Machine-readable electronics designs:
--- --- ---

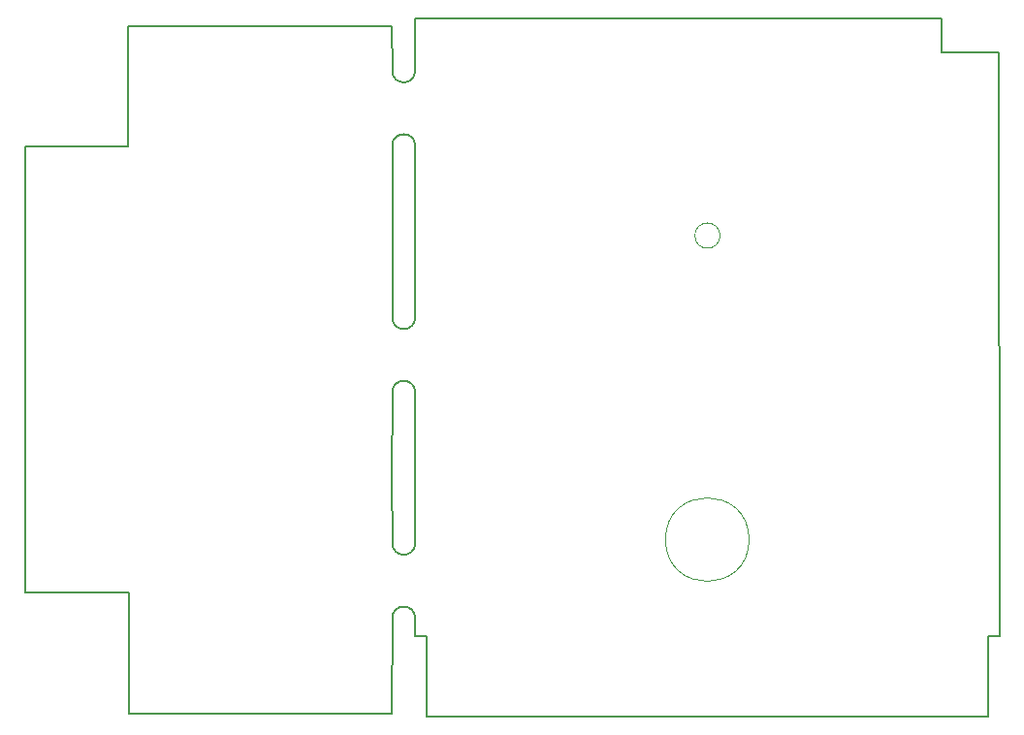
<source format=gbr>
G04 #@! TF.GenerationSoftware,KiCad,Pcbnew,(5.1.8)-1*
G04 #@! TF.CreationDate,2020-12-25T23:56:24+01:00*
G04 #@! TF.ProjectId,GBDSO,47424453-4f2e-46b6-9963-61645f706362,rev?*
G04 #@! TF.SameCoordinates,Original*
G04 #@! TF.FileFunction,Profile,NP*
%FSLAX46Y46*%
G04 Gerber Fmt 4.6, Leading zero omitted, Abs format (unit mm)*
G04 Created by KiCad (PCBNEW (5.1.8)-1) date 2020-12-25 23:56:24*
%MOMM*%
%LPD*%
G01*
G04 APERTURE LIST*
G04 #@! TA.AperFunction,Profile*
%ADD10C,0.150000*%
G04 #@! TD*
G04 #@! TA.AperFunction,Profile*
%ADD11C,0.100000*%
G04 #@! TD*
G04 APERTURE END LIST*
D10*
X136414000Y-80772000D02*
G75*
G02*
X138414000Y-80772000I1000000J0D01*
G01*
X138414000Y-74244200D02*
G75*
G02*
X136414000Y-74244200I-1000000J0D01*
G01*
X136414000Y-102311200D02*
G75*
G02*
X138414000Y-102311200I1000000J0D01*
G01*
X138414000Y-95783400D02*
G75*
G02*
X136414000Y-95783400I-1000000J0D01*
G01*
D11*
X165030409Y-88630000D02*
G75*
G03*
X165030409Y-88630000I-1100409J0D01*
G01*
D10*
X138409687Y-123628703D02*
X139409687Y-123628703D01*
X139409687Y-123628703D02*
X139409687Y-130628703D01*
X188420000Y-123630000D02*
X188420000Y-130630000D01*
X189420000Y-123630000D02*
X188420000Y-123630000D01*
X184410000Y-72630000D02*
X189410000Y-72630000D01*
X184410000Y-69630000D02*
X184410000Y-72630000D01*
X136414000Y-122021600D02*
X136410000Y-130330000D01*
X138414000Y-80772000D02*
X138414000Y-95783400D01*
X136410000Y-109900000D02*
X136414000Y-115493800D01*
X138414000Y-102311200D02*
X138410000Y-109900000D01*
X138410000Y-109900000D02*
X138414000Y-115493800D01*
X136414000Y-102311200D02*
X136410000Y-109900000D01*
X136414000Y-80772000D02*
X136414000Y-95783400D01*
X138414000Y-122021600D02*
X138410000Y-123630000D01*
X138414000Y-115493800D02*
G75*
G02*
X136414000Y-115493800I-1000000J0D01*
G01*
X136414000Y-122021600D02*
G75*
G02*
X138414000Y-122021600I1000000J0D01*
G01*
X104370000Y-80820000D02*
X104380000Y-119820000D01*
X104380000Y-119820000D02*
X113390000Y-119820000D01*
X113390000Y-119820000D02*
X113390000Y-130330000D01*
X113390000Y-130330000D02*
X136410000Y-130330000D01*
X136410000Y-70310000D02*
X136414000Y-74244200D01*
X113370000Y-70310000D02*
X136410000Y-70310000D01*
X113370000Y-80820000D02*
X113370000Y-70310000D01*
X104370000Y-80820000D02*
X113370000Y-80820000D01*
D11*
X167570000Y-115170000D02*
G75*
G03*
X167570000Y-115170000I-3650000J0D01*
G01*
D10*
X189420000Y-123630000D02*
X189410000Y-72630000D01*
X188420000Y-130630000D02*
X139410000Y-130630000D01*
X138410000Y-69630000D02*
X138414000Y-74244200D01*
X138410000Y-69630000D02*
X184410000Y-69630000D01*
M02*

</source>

--- --- ---

* [Your instructions]
Reproduce the lines from the one containing "X188420000Y-130630000D02*" to the end of the entries, keeping both ends and adding nothing.

* [Task result]
X188420000Y-130630000D02*
X139410000Y-130630000D01*
X138410000Y-69630000D02*
X138414000Y-74244200D01*
X138410000Y-69630000D02*
X184410000Y-69630000D01*
M02*

</source>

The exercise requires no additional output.